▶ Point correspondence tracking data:
# # # # #
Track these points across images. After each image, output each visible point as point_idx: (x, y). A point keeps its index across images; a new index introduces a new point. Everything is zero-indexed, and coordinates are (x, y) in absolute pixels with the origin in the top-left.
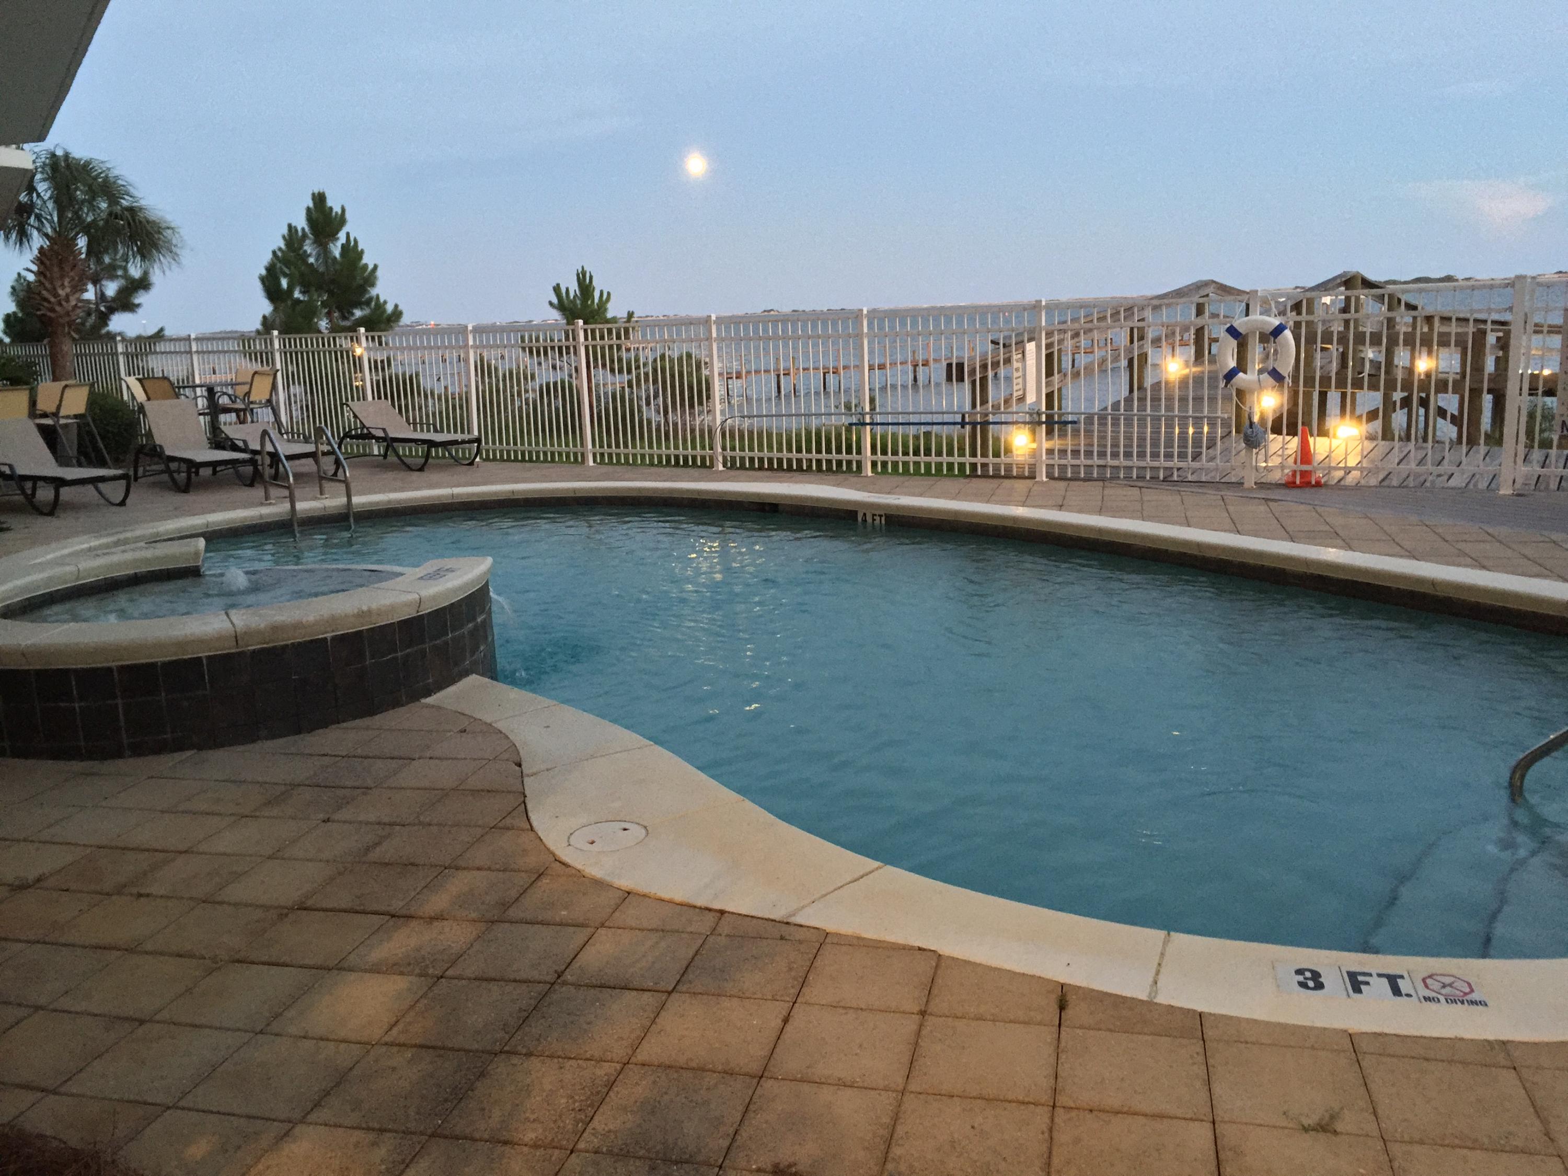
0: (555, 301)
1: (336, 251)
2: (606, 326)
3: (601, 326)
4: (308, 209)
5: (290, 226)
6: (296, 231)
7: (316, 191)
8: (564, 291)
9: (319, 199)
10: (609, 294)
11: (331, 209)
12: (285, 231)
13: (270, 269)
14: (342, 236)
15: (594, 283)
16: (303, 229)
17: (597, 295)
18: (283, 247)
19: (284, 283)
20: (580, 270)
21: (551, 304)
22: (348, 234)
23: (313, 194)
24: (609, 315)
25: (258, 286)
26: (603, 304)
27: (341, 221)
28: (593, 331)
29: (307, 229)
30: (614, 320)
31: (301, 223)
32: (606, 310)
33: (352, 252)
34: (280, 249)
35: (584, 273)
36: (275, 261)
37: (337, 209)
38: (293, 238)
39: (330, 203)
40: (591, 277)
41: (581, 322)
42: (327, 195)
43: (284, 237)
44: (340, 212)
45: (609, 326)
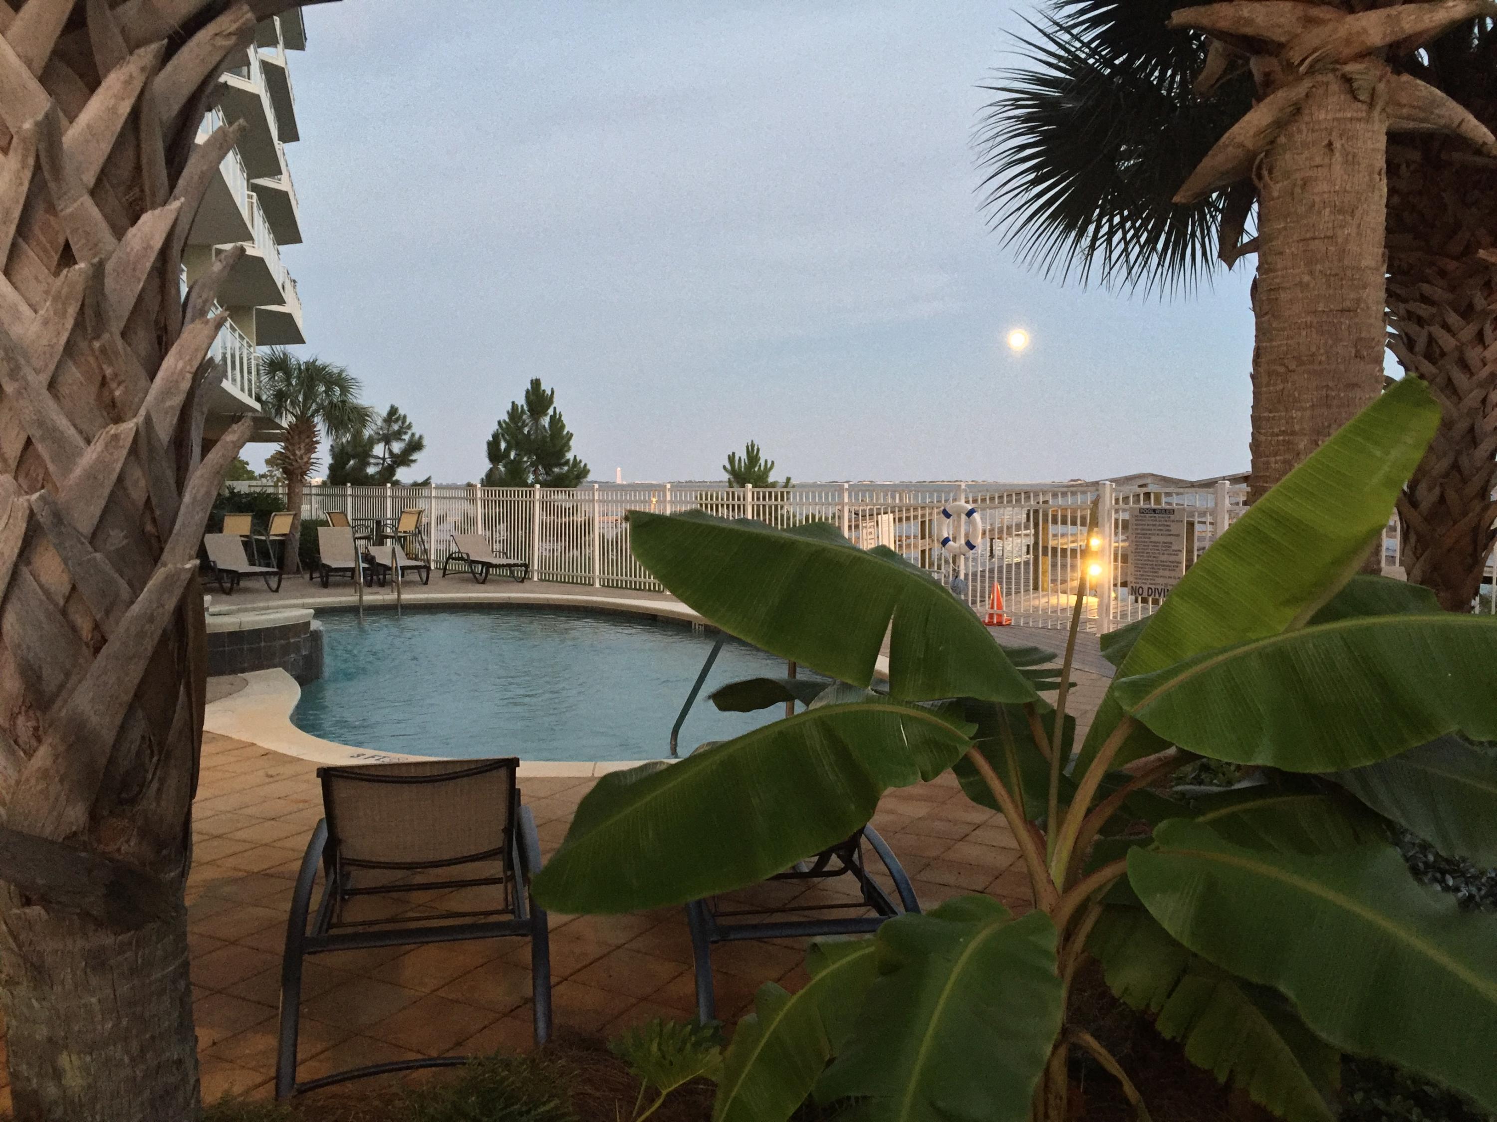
0: (728, 466)
1: (546, 421)
2: (767, 490)
3: (764, 489)
4: (528, 392)
5: (513, 403)
6: (517, 408)
7: (534, 378)
8: (737, 458)
9: (536, 383)
10: (773, 463)
11: (544, 391)
12: (509, 407)
13: (496, 436)
14: (551, 411)
15: (760, 454)
16: (522, 406)
17: (762, 462)
18: (507, 420)
19: (503, 445)
20: (750, 444)
21: (724, 467)
22: (555, 408)
23: (532, 381)
24: (771, 479)
25: (485, 447)
26: (767, 471)
27: (550, 400)
28: (758, 493)
29: (525, 408)
30: (774, 485)
31: (521, 401)
32: (767, 476)
33: (557, 422)
34: (505, 421)
35: (753, 446)
36: (500, 431)
37: (549, 392)
38: (514, 413)
39: (543, 387)
40: (758, 450)
41: (750, 486)
42: (542, 381)
43: (508, 412)
44: (550, 393)
45: (770, 490)
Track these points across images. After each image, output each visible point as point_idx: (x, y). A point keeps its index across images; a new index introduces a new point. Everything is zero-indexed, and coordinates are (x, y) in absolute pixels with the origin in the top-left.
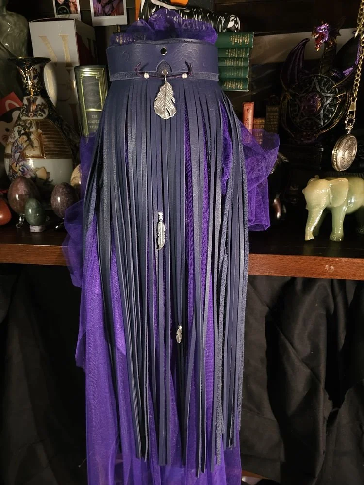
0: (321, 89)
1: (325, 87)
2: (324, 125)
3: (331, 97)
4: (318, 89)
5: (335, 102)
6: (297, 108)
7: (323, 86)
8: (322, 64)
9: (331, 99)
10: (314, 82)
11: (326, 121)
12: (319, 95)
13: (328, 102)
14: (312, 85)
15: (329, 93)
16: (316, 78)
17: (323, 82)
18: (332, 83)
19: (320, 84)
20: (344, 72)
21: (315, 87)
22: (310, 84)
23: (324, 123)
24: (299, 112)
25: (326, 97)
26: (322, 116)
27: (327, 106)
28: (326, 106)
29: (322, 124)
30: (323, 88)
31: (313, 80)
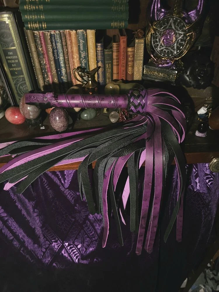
# # # # #
▶ What is required:
No pictures should appear in the copy. Print exactly the lines above from the line containing "12: (319, 95)" through the last line of the data.

▶ Solved exercise:
12: (319, 95)
13: (328, 102)
14: (312, 85)
15: (329, 93)
16: (316, 78)
17: (323, 82)
18: (332, 83)
19: (320, 84)
20: (344, 72)
21: (315, 87)
22: (310, 84)
23: (324, 123)
24: (299, 112)
25: (326, 97)
26: (322, 116)
27: (327, 106)
28: (326, 106)
29: (322, 124)
30: (323, 88)
31: (313, 80)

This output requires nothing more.